## What you will do
Duplicate the listing from the line with "RU: http://gis-lab.info/qa/qgis-multiqml.html" up to and including the line with "- 📫 How to reach me ...", omitting the pictures.

─── Exercise materials

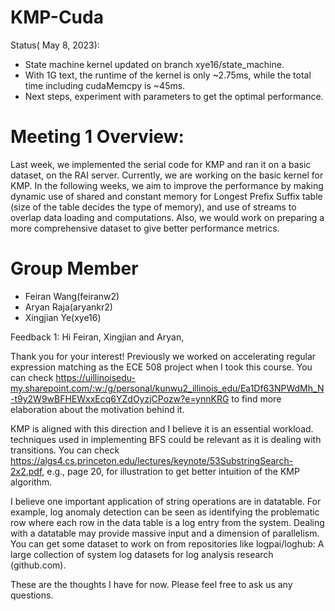 # KMP-Cuda
Status( May 8, 2023):
* State machine kernel updated on branch xye16/state_machine.
* With 1G text, the runtime of the kernel is only ~2.75ms, while the total time including cudaMemcpy is ~45ms. 
* Next steps, experiment with parameters to get the optimal performance.

# Meeting 1 Overview:
Last week, we implemented the serial code for KMP and ran it on a basic dataset, on the RAI server. Currently, we are working on the basic kernel for KMP. In the following weeks, we aim to improve the performance by making dynamic use of shared and constant memory for Longest Prefix Suffix table (size of the table decides the type of memory), and use of streams to overlap data loading and computations. Also, we would work on preparing a more comprehensive dataset to give better performance metrics.


# Group Member
* Feiran Wang(feiranw2)
* Aryan Raja(aryankr2)
* Xingjian Ye(xye16)


Feedback 1:
Hi Feiran, Xingjian and Aryan,

Thank you for your interest! Previously we worked on accelerating regular expression matching as the ECE 508 project when I took this course. You can check https://uillinoisedu-my.sharepoint.com/:w:/g/personal/kunwu2_illinois_edu/Ea1Df63NPWdMh_N-t9y2W9wBFHEWxxEcq6YZdOyzjCPozw?e=ynnKRG to find more elaboration about the motivation behind it.

KMP is aligned with this direction and I believe it is an essential workload. techniques used in implementing BFS could be relevant as it is dealing with transitions. You can check https://algs4.cs.princeton.edu/lectures/keynote/53SubstringSearch-2x2.pdf, e.g., page 20, for illustration to get better intuition of the KMP algorithm.

I believe one important application of string operations are in datatable. For example, log anomaly detection can be seen as identifying the problematic row where each row in the data table is a log entry from the system. Dealing with a datatable may provide massive input and a dimension of parallelism. You can get some dataset to work on from repositories like logpai/loghub: A large collection of system log datasets for log analysis research (github.com).

These are the thoughts I have for now. Please feel free to ask us any questions.
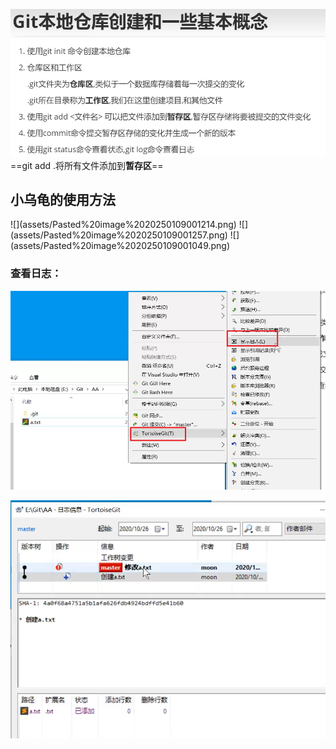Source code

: ![](assets/Pasted%20image%2020250109000500.png)
==git add .将所有文件添加到**暂存区**==

<h2>小乌龟的使用方法</h2>
![](assets/Pasted%20image%2020250109001214.png) 
![](assets/Pasted%20image%2020250109001257.png) 
![](assets/Pasted%20image%2020250109001049.png) 

<h3>查看日志：</h3>

![image-20250109003155388](assets/image-20250109003155388.png) 

![image-20250109003225559](assets/image-20250109003225559.png) 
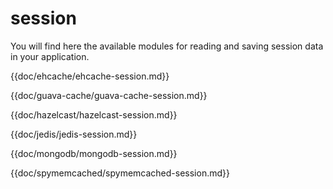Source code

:# session

You will find here the available modules for reading and saving session data in your application.

{{doc/ehcache/ehcache-session.md}}

{{doc/guava-cache/guava-cache-session.md}}

{{doc/hazelcast/hazelcast-session.md}}

{{doc/jedis/jedis-session.md}}

{{doc/mongodb/mongodb-session.md}}

{{doc/spymemcached/spymemcached-session.md}}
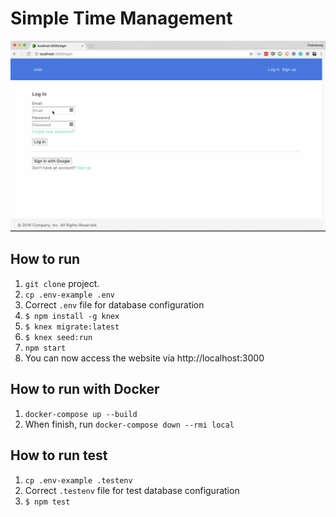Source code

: # Simple Time Management

![Sample GIF](./sample.gif)

## How to run
1. `git clone` project.
2. `cp .env-example .env`
3. Correct `.env` file for database configuration
4. `$ npm install -g knex`
5. `$ knex migrate:latest`
6. `$ knex seed:run`
7. `npm start`
8. You can now access the website via http://localhost:3000

## How to run with Docker
1. `docker-compose up --build`
2. When finish, run `docker-compose down --rmi local`

## How to run test
1. `cp .env-example .testenv`
2. Correct `.testenv` file for test database configuration
3. `$ npm test`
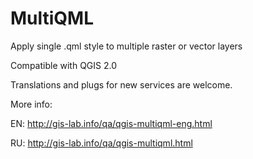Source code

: MultiQML
========

Apply single .qml style to multiple raster or vector layers

Compatible with QGIS 2.0

Translations and plugs for new services are welcome.

More info: 

EN: http://gis-lab.info/qa/qgis-multiqml-eng.html

RU: http://gis-lab.info/qa/qgis-multiqml.html
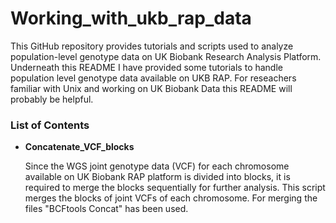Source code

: # Working_with_ukb_rap_data

This GitHub repository provides tutorials and scripts used to analyze population-level genotype data on UK Biobank Research Analysis Platform. Underneath this README I have provided some tutorials to handle population level genotype data available on UKB RAP. For reseachers familiar with Unix and working on UK Biobank Data this README will probably be helpful.

### List of Contents

* __Concatenate_VCF_blocks__

  Since the WGS joint genotype data (VCF) for each chromosome available on UK Biobank RAP platform is divided into blocks, it is required to merge the blocks sequentially for further analysis. This script merges the blocks of joint VCFs of each chromosome. For merging the files "BCFtools Concat" has been used.
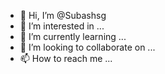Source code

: - 👋 Hi, I’m @Subashsg
- 👀 I’m interested in ...
- 🌱 I’m currently learning ...
- 💞️ I’m looking to collaborate on ...
- 📫 How to reach me ...

<!---
Subashsg/Subashsg is a ✨ special ✨ repository because its `README.md` (this file) appears on your GitHub profile.
You can click the Preview link to take a look at your changes.
--->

──────

## Reply to the task
RU: http://gis-lab.info/qa/qgis-multiqml.html
Source code

: # Working_with_ukb_rap_data

This GitHub repository provides tutorials and scripts used to analyze population-level genotype data on UK Biobank Research Analysis Platform. Underneath this README I have provided some tutorials to handle population level genotype data available on UKB RAP. For reseachers familiar with Unix and working on UK Biobank Data this README will probably be helpful.

### List of Contents

* __Concatenate_VCF_blocks__

  Since the WGS joint genotype data (VCF) for each chromosome available on UK Biobank RAP platform is divided into blocks, it is required to merge the blocks sequentially for further analysis. This script merges the blocks of joint VCFs of each chromosome. For merging the files "BCFtools Concat" has been used.
Source code

: - 👋 Hi, I’m @Subashsg
- 👀 I’m interested in ...
- 🌱 I’m currently learning ...
- 💞️ I’m looking to collaborate on ...
- 📫 How to reach me ...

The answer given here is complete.